Hello I have started my first model engine from castings and thought I would share it with this fine group here. It is a 1/ 8 scale Reid 6 hp 2 stroke. Tom





Here is my first one piece crankshaft .


----------



## chuck foster (Feb 13, 2009)

looking good tom.


chuck


----------



## Maryak (Feb 13, 2009)

Tom,

Great start :bow:

Best Regards
Bob


----------



## steamer (Feb 13, 2009)

Maryak  said:
			
		

> Tom,
> 
> Great start :bow:
> 
> ...




Ditto! ;D  Looking good and you started with the tough part first....brave!

Dave


----------



## cfellows (Feb 13, 2009)

Tom, that'll be a nice little engine when finished! Can't wait to see it run.

Chuck


----------



## Mike N (Feb 13, 2009)

Tom T  said:
			
		

> Hello I have started my first model engine from castings and thought I would share it with this fine group here. It is a 1/ 8 scale Reid 6 hp 2 stroke. Tom
> 
> 
> 
> ...


----------



## Tom T (Feb 14, 2009)

Thanks guys. Mike N I bought this kit off engineads and no plans came with it. I went looking on the net for plans and found that Burns & Horner Engine Co. was sold and the new phone number is no longer good. A guy did send me plans for a 1/4 scale left hand Reid. Here is a video of a 15HP Reid the outside piston is the charge cylinder for the power piston. Tom


----------



## gilessim (Feb 14, 2009)

Nice work on that crankshaft!, well done!

Giles


----------



## kvom (Feb 14, 2009)

gilessim  said:
			
		

> Nice work on that crankshaft!, well done!
> 
> Giles



X2 It looks as if the turning tool would have to be extended quite a ways to turn the journal.

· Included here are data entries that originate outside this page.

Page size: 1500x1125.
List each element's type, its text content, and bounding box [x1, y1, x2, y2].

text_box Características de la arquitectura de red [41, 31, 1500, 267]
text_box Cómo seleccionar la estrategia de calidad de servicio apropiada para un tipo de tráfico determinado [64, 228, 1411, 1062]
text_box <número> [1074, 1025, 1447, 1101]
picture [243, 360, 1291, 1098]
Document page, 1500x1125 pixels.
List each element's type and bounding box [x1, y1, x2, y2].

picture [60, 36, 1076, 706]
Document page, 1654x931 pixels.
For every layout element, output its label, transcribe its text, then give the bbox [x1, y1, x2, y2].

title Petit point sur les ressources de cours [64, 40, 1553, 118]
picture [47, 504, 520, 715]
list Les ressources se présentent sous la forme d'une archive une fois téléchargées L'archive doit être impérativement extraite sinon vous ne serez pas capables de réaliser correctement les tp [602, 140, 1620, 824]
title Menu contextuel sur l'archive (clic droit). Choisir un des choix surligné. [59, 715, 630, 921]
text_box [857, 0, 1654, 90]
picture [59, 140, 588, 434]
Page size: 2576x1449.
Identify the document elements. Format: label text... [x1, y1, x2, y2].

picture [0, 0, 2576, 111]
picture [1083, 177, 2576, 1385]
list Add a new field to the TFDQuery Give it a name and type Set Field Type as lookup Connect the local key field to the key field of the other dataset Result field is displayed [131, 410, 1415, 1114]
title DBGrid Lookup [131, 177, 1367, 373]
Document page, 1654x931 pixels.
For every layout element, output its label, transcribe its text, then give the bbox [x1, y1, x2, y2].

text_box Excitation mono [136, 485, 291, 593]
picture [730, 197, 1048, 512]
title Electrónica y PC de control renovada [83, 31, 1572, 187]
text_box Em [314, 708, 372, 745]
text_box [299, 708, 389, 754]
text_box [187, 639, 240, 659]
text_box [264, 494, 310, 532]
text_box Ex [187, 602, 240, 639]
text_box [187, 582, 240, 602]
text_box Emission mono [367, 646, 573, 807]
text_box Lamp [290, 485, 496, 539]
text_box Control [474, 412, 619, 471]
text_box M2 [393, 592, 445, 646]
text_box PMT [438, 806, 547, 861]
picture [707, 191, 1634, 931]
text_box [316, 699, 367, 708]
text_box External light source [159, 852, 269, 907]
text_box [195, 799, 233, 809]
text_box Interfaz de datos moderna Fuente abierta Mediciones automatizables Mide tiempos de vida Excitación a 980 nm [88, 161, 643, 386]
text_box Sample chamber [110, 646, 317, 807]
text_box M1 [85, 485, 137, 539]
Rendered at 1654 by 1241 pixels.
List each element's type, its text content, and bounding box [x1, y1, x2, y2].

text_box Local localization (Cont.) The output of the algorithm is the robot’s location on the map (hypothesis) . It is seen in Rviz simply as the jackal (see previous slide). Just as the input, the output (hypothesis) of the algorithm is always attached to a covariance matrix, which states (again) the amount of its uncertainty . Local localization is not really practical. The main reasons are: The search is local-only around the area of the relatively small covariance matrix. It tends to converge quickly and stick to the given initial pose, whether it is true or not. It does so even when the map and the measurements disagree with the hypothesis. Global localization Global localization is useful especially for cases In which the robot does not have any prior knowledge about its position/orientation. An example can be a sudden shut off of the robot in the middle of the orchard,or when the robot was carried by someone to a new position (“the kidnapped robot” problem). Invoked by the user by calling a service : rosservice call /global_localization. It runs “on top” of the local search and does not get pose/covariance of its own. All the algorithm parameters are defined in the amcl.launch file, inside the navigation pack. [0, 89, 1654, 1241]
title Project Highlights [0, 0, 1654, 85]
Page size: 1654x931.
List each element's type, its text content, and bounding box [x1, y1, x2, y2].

Not easy, and pretty unbalanced too.


----------



## Jeff L (Feb 14, 2009)

Nice start on a unique engine .I've been working on the 1/4 Scale version on this engine for some time now , I have included the clutch and power that Brad Smith offered.


----------



## Tom T (Apr 6, 2009)

Hey guys thanks for the replies. Sorry I didn't post more along the build, you didn't want to see a guy making parts over and over again. And throwing wrenches and jumping up and down. This was definitely a challenge. I have never built an engine from castings. I suppose it would of been easier with the right plans. The plans say to build the valves using ball and seat with a light spring. I could not get the balls to seat. So I built it with stem valves. The gear box is a 54 to 1 ratio with eccentric drive. It will drive a couple of pump jacks off of rod lines.  Tom


----------



## cfellows (Apr 6, 2009)

Very nice! I love the Reid. Is that engine governed? 

Chuck


----------



## Maryak (Apr 7, 2009)

Lovely engine. :bow: :bow:

Best Regards
Bob


----------



## Tom T (Apr 13, 2009)

Thanks Bob, Chuck This engine has no governor. 

The full size one has a flyball governor controlling the fuel. Here is one more video with the pump jack. TomT


----------